- Records for the exercise -

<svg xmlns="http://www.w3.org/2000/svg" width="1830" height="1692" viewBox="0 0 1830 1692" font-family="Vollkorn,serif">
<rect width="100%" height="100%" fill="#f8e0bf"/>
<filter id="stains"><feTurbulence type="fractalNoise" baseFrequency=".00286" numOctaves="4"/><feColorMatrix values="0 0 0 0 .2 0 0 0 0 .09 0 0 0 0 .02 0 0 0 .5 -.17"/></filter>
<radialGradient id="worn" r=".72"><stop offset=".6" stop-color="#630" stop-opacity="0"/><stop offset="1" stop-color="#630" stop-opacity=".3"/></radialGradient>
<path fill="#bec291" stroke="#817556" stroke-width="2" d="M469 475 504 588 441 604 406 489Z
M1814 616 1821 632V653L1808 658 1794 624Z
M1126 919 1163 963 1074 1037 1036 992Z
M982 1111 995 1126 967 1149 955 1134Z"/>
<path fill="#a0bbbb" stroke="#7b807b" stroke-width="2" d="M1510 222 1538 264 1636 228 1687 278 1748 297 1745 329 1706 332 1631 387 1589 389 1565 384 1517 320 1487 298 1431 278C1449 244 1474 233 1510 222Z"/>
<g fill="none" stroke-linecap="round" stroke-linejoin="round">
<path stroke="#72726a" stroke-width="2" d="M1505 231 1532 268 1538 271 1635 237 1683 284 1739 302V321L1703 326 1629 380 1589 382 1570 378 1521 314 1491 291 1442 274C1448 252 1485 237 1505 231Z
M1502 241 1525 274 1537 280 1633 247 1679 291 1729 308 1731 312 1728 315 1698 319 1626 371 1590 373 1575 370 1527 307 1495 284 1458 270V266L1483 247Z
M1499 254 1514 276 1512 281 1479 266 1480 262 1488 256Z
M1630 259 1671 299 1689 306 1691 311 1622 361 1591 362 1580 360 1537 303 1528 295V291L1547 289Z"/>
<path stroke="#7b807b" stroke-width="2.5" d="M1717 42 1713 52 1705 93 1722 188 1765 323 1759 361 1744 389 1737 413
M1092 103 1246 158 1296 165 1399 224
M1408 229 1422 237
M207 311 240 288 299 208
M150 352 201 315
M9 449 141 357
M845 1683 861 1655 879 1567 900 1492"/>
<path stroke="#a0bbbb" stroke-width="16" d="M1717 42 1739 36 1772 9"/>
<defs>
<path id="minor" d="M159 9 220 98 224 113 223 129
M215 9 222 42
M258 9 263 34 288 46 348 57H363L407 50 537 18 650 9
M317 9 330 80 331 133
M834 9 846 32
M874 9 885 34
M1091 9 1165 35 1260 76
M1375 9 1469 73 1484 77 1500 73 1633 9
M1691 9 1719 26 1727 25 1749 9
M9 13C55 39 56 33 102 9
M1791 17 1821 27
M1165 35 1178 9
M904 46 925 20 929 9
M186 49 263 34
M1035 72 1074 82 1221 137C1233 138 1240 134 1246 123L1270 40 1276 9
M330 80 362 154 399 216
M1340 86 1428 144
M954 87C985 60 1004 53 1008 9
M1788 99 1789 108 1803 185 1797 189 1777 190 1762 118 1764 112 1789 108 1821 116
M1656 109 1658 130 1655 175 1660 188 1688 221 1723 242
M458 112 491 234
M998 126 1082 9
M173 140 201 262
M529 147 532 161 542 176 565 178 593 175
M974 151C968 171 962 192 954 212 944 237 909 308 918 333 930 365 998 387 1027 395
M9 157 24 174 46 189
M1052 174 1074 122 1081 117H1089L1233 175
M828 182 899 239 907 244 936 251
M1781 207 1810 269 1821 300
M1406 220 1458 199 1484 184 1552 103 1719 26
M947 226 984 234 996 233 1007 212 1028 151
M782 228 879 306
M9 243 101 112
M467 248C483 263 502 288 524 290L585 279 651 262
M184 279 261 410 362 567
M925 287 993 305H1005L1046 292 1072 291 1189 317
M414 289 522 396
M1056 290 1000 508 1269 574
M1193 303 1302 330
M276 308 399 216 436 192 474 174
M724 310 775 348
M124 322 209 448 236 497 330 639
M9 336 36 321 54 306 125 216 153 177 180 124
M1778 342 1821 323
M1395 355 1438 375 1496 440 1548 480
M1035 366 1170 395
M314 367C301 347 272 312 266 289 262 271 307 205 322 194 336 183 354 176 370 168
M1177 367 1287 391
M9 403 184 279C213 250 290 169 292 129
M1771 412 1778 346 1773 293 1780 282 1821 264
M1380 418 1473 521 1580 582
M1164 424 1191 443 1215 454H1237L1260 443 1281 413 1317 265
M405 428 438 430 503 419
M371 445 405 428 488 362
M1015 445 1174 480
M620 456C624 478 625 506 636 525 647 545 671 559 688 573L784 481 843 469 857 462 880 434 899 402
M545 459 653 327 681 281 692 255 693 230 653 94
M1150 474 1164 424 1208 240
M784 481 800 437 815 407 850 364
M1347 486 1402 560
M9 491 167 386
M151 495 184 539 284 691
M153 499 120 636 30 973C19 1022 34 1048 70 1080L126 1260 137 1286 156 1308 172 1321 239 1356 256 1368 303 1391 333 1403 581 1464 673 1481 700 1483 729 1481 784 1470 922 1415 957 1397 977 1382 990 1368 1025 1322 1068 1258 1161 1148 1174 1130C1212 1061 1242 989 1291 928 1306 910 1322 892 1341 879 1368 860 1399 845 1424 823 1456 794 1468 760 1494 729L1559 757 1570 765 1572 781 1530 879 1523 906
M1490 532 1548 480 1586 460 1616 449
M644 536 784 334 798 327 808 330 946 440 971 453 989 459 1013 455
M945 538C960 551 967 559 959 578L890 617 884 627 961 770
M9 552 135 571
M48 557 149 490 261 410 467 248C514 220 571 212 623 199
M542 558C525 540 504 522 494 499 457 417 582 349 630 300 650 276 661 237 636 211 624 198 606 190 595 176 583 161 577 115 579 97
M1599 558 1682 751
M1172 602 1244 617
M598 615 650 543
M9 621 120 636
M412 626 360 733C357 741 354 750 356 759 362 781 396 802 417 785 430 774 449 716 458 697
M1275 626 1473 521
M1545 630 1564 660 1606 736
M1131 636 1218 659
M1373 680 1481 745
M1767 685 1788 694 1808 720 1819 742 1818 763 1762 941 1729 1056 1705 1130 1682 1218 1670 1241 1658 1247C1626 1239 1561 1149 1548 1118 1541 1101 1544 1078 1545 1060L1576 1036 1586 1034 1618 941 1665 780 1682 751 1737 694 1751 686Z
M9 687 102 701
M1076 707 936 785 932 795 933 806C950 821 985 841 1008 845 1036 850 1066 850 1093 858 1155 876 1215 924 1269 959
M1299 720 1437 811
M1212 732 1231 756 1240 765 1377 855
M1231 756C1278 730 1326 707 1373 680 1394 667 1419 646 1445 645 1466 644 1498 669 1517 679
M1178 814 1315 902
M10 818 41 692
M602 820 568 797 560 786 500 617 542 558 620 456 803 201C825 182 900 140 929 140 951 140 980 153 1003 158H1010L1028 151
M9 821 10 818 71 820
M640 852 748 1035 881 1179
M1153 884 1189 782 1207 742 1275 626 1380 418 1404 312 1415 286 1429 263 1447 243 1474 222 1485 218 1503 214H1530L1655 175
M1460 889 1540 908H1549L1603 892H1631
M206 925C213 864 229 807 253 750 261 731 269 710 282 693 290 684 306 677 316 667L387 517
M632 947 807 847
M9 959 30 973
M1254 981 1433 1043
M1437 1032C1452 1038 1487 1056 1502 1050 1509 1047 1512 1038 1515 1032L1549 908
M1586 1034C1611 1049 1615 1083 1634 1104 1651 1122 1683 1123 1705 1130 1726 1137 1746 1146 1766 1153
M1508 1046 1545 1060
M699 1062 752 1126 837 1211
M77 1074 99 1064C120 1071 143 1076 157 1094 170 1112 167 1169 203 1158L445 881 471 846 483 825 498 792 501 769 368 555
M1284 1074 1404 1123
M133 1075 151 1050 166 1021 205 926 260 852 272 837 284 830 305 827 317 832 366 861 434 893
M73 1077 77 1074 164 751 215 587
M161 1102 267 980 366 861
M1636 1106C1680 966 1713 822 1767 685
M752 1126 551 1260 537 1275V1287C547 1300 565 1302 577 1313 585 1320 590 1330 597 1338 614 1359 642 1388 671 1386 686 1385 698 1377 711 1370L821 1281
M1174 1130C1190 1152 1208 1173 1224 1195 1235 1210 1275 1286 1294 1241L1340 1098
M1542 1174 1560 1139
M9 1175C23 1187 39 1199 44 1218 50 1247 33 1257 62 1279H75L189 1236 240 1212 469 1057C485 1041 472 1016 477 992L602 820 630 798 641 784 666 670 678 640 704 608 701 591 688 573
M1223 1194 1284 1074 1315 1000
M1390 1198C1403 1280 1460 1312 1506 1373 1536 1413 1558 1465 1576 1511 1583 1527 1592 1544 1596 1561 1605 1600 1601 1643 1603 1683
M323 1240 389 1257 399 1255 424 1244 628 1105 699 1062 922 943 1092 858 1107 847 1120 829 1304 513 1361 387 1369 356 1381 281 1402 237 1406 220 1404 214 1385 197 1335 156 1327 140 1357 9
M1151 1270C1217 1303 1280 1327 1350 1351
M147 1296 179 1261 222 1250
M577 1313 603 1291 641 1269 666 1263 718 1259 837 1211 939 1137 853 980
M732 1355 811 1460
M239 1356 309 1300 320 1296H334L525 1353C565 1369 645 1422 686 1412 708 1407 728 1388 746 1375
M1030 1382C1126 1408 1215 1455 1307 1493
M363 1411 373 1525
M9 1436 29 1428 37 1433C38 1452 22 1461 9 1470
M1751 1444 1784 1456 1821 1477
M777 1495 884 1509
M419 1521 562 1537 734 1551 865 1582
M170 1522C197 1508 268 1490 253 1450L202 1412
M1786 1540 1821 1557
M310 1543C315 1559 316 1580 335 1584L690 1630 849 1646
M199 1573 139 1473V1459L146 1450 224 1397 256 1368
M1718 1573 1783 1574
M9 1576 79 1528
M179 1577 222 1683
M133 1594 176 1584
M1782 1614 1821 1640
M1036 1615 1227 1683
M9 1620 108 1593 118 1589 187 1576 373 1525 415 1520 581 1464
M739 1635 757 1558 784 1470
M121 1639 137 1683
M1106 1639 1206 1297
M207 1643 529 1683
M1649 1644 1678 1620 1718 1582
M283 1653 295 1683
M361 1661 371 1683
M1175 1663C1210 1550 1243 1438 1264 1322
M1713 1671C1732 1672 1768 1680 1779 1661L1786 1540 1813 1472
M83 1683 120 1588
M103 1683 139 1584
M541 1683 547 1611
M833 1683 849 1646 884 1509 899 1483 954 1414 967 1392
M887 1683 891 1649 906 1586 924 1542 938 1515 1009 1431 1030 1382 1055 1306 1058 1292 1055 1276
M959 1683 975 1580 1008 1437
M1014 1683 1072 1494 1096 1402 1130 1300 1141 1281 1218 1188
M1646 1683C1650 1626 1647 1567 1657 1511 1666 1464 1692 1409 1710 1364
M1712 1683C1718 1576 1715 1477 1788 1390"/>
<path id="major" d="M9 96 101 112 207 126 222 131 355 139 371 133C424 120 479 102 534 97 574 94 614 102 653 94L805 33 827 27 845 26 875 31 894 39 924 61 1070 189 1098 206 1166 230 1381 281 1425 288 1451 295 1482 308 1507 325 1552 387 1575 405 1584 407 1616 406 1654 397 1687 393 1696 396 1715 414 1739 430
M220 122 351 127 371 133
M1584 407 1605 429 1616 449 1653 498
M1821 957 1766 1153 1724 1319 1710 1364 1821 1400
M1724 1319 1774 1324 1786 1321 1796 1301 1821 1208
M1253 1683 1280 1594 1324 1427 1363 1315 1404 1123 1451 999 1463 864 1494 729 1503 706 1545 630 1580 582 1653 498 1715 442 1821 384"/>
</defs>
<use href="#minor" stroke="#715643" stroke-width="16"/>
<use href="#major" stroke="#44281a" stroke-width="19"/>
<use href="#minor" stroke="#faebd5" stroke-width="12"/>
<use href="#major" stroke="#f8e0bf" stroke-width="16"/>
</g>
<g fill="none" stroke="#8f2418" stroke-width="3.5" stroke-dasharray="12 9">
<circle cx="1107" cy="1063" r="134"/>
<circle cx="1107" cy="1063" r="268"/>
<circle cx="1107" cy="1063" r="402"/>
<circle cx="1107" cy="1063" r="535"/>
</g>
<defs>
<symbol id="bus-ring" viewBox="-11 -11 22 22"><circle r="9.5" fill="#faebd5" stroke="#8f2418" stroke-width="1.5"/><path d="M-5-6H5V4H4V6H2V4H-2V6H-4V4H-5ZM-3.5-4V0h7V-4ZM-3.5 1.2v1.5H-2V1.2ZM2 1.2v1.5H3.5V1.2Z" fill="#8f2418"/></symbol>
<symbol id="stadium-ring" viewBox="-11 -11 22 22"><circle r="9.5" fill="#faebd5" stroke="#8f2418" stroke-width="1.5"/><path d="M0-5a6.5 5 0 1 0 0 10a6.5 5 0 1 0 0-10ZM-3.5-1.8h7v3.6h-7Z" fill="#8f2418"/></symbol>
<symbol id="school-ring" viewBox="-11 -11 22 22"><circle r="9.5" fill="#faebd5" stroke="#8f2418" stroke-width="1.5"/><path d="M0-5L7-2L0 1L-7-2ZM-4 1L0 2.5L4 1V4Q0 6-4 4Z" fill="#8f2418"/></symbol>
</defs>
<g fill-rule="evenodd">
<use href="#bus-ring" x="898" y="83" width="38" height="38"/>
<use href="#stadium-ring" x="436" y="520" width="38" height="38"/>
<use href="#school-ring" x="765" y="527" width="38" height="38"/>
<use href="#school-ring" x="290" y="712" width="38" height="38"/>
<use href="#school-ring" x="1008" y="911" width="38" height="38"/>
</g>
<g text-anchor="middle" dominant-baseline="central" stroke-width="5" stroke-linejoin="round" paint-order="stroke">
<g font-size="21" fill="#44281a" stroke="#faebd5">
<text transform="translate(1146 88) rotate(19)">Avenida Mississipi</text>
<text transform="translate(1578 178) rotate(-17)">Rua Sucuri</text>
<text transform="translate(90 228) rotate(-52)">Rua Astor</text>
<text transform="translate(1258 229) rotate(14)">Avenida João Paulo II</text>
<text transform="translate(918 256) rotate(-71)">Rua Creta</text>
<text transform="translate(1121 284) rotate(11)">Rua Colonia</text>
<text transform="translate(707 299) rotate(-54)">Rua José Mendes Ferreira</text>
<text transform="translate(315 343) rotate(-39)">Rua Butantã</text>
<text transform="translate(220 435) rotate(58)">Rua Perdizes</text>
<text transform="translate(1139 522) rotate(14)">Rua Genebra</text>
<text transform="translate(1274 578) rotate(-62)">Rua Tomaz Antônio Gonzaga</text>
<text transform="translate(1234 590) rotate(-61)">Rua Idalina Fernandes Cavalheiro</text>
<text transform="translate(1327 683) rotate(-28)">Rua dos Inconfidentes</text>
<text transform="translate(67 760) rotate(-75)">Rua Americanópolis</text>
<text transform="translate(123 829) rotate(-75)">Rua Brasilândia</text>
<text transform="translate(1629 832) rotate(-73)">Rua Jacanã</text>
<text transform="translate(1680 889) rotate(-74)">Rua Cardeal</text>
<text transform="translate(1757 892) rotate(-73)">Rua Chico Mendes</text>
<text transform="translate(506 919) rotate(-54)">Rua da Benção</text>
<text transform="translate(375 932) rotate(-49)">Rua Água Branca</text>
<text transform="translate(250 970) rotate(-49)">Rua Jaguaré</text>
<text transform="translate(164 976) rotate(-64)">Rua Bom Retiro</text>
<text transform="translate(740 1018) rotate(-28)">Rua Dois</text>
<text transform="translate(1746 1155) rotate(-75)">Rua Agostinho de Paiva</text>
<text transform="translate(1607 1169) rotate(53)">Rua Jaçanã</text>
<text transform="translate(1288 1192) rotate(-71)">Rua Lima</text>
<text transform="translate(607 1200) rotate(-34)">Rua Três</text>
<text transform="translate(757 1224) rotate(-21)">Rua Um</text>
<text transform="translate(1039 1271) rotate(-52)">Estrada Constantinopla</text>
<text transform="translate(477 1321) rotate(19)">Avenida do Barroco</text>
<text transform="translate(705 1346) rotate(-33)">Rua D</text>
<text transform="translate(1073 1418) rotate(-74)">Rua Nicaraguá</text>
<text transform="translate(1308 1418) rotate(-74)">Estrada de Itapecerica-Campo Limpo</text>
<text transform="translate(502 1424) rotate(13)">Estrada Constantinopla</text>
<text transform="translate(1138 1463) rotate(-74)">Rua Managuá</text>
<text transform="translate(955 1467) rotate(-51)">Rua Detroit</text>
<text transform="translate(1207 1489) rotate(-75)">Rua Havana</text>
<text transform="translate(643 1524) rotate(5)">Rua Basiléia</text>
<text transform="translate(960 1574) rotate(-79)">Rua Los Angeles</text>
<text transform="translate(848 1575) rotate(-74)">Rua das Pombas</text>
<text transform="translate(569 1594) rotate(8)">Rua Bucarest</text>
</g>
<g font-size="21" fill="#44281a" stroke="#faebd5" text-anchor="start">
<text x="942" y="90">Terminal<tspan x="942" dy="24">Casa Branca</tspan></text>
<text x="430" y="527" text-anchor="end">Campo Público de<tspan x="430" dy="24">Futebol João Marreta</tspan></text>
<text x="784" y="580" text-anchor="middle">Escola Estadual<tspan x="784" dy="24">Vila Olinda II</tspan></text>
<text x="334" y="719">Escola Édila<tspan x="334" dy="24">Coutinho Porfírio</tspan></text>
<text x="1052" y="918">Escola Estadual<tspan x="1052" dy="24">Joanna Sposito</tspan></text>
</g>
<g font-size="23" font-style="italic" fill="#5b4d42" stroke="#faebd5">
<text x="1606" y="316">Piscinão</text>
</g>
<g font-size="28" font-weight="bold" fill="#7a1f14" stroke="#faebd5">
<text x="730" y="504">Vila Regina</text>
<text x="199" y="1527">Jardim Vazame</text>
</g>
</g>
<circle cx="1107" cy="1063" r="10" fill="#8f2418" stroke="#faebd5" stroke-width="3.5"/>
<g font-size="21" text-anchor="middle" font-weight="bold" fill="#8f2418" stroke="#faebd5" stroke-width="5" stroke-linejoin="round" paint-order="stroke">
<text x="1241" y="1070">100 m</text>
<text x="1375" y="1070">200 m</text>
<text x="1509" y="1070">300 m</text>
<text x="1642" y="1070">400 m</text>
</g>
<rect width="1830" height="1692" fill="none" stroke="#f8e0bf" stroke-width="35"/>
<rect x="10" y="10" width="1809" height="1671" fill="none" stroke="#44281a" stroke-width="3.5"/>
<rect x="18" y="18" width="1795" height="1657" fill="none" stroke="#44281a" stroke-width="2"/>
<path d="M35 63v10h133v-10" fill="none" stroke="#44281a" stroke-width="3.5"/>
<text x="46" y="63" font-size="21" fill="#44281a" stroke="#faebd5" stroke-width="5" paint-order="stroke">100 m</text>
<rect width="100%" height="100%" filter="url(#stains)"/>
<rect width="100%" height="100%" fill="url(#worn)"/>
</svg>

- Exercise brief -
In these records, tally the lines that contain the string "worn", and give only the result.

- Solution to this exercise -
2